Technology sector saw a massive rise in weightage in FY21 to 11.9 per cent (up 300 bps YoY). The sector is now the second in terms of sectoral allocation by MFs, said a Motilal Oswal Financial Services Report. A year ago, it was in the third position.
In terms of value increase on a month-on-month increase in March, three of the top five stocks were from technology – Infosys (up Rs 7,000 crore), TCS (up Rs 3,960 crore), and HCL Tech (up Rs 1,690 crore).
Stocks that saw a maximum decline in value MoM were of Reliance Industries, SBI, ICICI Bank, HDFC Bank, Axis Bank, Bharti Airtel, Coal India, HDFC, Vedanta, and Info Edge.
The Fund Folio report also said that the year saw a notable change in the sector and stock allocation of funds. The weightage of domestic cyclicals increased by 160 basis points to 58 per cent, led by an increase in the weightage of automobiles, NBFCs, cement, real estate, chemicals, and infrastructure.
Weightage of defensive stocks decreased 100 basis points to 32.5 per cent, led by consumer, utilities, and telecom. Global cyclicals’ weightage, too, fell 60 basis points to 9.5 per cent.
The consumer sector slipped to fourth place from second place a year ago, with a 240 bps decreased in weightage to 7.4 per cent.
Metals improved its position to 14 from 16 a year ago, with the weightage increasing by 80 bps to 2.6 per cent.
Assets under management (AUM) of the mutual fund industry witnessed a growth of 41 per cent in the last financial year to touch a new high of Rs 31.4 lakh crore.

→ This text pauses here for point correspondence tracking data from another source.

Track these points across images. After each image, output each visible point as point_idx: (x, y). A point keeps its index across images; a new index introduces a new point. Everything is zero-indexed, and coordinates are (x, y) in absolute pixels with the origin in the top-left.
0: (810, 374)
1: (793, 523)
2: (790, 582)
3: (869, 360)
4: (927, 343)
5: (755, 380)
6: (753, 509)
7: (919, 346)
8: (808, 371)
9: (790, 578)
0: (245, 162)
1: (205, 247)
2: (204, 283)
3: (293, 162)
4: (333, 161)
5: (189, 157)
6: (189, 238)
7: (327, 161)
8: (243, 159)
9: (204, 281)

The growth was primarily led by an increase in AUM of equity funds (Rs 4.09 lakh crore), income funds (Rs 2.39 trillion) and other ETFs (Rs 1.29 lakh crore), the report said.

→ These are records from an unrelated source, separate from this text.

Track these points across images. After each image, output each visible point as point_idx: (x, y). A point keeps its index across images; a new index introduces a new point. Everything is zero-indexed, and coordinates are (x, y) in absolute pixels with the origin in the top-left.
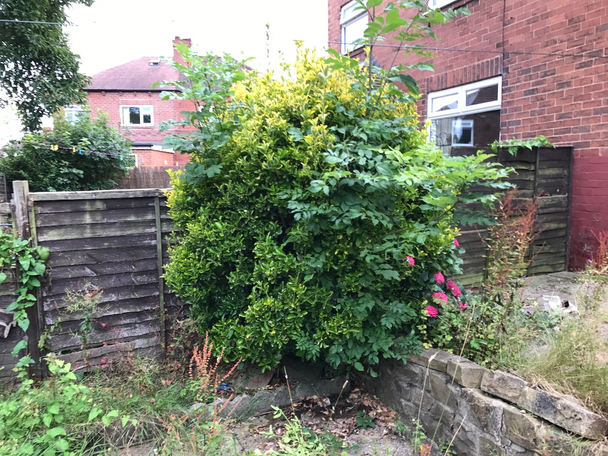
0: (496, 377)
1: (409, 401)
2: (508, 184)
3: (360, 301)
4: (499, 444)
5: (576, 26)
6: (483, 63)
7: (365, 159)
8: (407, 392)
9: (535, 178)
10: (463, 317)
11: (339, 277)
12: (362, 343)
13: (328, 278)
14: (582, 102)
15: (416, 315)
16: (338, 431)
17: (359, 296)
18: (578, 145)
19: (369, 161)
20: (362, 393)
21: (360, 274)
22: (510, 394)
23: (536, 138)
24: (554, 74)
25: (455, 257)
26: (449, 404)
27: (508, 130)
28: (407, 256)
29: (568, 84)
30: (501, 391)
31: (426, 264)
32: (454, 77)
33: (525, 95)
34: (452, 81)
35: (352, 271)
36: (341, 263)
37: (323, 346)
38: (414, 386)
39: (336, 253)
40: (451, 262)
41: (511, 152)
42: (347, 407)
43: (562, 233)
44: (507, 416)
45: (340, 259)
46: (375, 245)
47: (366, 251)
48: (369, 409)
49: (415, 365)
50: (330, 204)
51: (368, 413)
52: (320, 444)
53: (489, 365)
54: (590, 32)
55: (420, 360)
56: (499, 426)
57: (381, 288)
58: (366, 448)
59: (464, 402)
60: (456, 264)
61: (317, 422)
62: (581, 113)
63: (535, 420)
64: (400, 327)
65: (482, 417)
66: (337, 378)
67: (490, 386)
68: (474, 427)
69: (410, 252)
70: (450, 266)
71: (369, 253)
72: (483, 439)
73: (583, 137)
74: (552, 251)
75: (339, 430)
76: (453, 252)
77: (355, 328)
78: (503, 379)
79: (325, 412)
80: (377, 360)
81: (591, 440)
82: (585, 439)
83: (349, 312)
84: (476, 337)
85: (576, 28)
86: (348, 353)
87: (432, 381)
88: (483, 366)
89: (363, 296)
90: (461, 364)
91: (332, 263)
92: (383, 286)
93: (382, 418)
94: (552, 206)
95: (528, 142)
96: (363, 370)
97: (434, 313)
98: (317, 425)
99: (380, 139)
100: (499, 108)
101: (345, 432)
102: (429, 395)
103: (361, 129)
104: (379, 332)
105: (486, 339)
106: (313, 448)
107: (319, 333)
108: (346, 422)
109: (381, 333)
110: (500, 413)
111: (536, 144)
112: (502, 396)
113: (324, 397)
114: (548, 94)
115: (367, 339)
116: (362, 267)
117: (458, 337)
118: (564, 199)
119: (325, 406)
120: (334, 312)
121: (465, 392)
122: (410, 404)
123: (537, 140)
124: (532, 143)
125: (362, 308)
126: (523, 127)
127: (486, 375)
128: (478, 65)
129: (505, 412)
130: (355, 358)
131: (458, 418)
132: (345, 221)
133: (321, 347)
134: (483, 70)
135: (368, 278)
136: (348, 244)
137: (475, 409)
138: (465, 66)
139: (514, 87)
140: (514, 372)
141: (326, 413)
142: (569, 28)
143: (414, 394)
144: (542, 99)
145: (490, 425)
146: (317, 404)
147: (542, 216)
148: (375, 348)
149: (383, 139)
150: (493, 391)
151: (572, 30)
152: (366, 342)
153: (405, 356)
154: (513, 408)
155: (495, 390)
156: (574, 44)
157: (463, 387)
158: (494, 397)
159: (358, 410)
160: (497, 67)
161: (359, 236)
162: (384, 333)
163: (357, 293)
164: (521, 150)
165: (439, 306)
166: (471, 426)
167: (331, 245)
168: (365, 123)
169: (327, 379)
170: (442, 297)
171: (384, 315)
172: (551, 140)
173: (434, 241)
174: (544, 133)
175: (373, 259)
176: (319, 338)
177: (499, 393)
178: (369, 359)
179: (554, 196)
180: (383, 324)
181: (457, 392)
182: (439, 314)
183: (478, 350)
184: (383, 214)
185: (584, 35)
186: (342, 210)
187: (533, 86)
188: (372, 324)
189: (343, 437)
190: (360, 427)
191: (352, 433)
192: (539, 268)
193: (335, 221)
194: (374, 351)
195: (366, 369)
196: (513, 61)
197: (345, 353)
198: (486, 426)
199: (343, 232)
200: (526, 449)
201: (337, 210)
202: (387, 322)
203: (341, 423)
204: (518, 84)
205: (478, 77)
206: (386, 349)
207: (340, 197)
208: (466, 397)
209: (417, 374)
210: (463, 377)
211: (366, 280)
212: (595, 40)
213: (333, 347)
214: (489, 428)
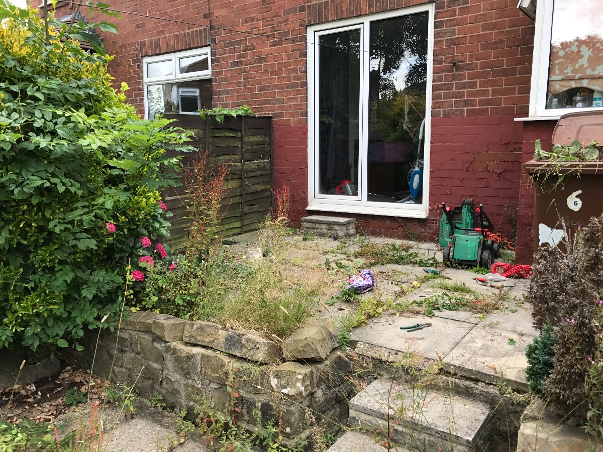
0: (195, 327)
1: (121, 367)
2: (191, 148)
3: (57, 275)
4: (200, 386)
5: (268, 7)
6: (193, 32)
7: (43, 120)
8: (118, 359)
9: (242, 144)
10: (169, 277)
11: (31, 252)
12: (64, 319)
13: (17, 254)
14: (276, 77)
15: (123, 281)
16: (43, 416)
17: (56, 269)
18: (276, 115)
19: (47, 123)
20: (74, 370)
21: (56, 247)
22: (207, 340)
23: (241, 107)
24: (254, 49)
25: (162, 220)
26: (157, 362)
27: (219, 99)
28: (106, 222)
29: (264, 59)
30: (200, 339)
31: (129, 229)
32: (167, 42)
33: (232, 67)
34: (165, 46)
35: (44, 244)
36: (31, 236)
37: (16, 330)
38: (125, 351)
39: (21, 226)
40: (157, 225)
41: (218, 120)
42: (56, 388)
43: (268, 194)
44: (205, 360)
45: (28, 232)
46: (67, 214)
47: (56, 221)
48: (82, 384)
49: (124, 331)
50: (8, 171)
51: (79, 389)
52: (19, 435)
53: (191, 316)
54: (279, 14)
55: (127, 325)
56: (199, 370)
57: (82, 258)
58: (75, 425)
59: (168, 356)
60: (164, 227)
61: (18, 413)
62: (276, 87)
63: (227, 357)
64: (107, 295)
65: (185, 365)
66: (43, 361)
67: (192, 336)
68: (178, 377)
69: (109, 219)
70: (156, 230)
71: (59, 223)
72: (186, 386)
73: (280, 108)
74: (260, 210)
75: (45, 414)
76: (159, 216)
77: (55, 304)
78: (201, 328)
79: (29, 400)
80: (81, 333)
81: (266, 364)
82: (261, 364)
83: (45, 288)
84: (180, 294)
85: (269, 9)
86: (49, 332)
87: (140, 343)
88: (187, 319)
89: (61, 270)
90: (163, 321)
91: (19, 238)
92: (82, 256)
93: (95, 390)
94: (258, 170)
95: (234, 111)
96: (67, 346)
97: (140, 276)
98: (18, 415)
99: (62, 100)
100: (210, 77)
101: (52, 414)
102: (139, 357)
103: (37, 87)
104: (82, 305)
105: (189, 294)
106: (10, 441)
107: (10, 315)
108: (53, 404)
109: (85, 305)
110: (199, 358)
111: (240, 113)
112: (200, 343)
113: (29, 384)
114: (250, 67)
115: (69, 313)
116: (57, 239)
117: (163, 297)
118: (268, 163)
119: (30, 393)
120: (27, 291)
121: (169, 346)
122: (123, 370)
123: (242, 110)
124: (237, 111)
125: (59, 282)
126: (232, 97)
127: (187, 327)
128: (189, 33)
129: (203, 356)
130: (57, 335)
131: (166, 372)
132: (25, 189)
133: (14, 331)
134: (193, 38)
135: (64, 249)
136: (36, 215)
137: (178, 359)
138: (176, 33)
139: (221, 58)
140: (213, 320)
141: (31, 400)
142: (262, 8)
143: (125, 358)
144: (245, 72)
145: (191, 371)
146: (19, 393)
147: (250, 179)
148: (79, 321)
149: (66, 99)
150: (194, 340)
151: (265, 10)
152: (69, 318)
153: (113, 324)
154: (210, 351)
155: (195, 339)
156: (267, 23)
157: (167, 342)
158: (195, 345)
159: (69, 389)
160: (205, 37)
161: (49, 205)
162: (88, 305)
163: (54, 267)
164: (228, 118)
165: (145, 269)
166: (175, 377)
167: (14, 217)
168: (41, 81)
169: (31, 364)
170: (148, 260)
171: (85, 286)
172: (255, 110)
173: (135, 206)
174: (248, 103)
175: (63, 228)
176: (11, 322)
177: (199, 341)
178: (73, 333)
179: (259, 161)
180: (84, 295)
181: (162, 348)
182: (146, 277)
183: (183, 306)
184: (71, 180)
185: (275, 17)
186: (23, 177)
187: (237, 58)
188: (75, 297)
189: (50, 420)
190: (69, 406)
191: (60, 414)
192: (251, 226)
193: (13, 190)
194: (79, 325)
195: (70, 345)
196: (219, 33)
197: (45, 332)
198: (188, 373)
199: (28, 201)
200: (221, 385)
201: (15, 178)
202: (88, 293)
203: (48, 406)
204: (225, 55)
205: (189, 45)
206: (91, 319)
207: (20, 163)
208: (170, 351)
209: (126, 339)
210: (166, 333)
211: (63, 251)
212: (284, 22)
213: (29, 328)
214: (191, 373)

Equity AUM, including ELSS and index funds, of domestic mutual funds reached new highs of Rs 10.2 lakh crore (up 67 per cent YoY) in FY21, led by a rise in market indices.

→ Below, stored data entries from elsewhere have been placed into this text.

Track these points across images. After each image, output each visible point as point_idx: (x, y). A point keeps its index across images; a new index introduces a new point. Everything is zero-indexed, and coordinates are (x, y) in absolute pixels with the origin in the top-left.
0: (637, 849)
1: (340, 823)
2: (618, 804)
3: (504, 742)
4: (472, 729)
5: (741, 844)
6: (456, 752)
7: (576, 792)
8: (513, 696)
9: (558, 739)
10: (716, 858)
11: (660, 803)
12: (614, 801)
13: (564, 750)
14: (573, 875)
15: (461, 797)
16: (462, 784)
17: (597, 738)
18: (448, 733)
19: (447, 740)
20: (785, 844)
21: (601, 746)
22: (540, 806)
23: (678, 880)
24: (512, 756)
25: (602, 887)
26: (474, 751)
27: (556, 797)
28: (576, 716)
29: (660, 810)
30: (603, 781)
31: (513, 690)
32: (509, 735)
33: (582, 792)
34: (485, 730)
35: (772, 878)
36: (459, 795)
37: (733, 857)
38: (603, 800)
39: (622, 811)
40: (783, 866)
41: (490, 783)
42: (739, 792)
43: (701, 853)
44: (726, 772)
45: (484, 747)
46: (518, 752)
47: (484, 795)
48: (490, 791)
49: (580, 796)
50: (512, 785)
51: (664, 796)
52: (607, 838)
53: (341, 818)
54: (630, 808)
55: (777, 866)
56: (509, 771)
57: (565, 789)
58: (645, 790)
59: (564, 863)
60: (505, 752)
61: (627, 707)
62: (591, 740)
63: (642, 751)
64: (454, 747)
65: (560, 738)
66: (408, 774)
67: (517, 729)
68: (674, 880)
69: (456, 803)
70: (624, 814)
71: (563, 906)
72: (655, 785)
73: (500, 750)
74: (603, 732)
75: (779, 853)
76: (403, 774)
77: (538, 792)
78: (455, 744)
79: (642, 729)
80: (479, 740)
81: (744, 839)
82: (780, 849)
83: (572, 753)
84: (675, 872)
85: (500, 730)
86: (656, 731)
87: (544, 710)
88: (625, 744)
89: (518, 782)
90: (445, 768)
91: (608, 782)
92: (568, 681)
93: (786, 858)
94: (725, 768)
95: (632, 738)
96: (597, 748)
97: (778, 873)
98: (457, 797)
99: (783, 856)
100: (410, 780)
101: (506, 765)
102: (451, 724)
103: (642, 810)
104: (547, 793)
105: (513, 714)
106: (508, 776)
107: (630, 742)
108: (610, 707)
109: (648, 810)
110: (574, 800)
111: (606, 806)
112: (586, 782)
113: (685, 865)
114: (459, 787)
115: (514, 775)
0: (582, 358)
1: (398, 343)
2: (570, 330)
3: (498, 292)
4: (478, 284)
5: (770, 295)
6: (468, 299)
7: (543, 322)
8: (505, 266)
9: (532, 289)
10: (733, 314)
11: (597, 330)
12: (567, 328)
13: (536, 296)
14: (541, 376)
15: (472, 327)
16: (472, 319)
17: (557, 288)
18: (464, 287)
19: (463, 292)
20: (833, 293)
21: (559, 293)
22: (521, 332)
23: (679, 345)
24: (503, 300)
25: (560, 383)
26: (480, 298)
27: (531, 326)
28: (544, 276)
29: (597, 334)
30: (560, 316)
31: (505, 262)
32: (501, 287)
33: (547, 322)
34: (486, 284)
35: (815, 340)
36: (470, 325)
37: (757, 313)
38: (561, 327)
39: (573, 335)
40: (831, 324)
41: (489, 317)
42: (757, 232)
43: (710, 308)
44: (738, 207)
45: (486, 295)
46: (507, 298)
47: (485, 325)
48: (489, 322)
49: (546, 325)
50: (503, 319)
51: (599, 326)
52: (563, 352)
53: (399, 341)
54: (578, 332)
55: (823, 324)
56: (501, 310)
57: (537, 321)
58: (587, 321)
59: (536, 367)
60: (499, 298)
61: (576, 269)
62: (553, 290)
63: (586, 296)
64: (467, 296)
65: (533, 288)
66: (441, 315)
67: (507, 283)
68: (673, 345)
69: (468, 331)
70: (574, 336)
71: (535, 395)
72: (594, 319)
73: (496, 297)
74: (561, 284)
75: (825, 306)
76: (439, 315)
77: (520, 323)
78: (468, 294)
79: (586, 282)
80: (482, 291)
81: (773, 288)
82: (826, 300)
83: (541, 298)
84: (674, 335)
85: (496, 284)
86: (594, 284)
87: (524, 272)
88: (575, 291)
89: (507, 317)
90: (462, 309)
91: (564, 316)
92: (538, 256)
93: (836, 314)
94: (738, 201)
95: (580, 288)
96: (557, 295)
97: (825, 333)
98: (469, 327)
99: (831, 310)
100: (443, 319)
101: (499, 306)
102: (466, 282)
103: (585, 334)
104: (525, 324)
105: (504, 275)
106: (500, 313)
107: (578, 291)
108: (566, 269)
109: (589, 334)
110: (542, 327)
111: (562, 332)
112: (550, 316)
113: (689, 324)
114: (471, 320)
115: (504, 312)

“The year saw a decline in sales of equity schemes (down 7 per cent YoY to Rs 2,306 billion (Rs 2.30 lakh crore). The pace of redemptions picked up to Rs 2,653 billion (Rs 2.65 lakh crore) (up 64 per cent YoY), leading to the first ever net outflows in seven years at Rs 347 billion (Rs 34,700 crore) in FY21,” it said.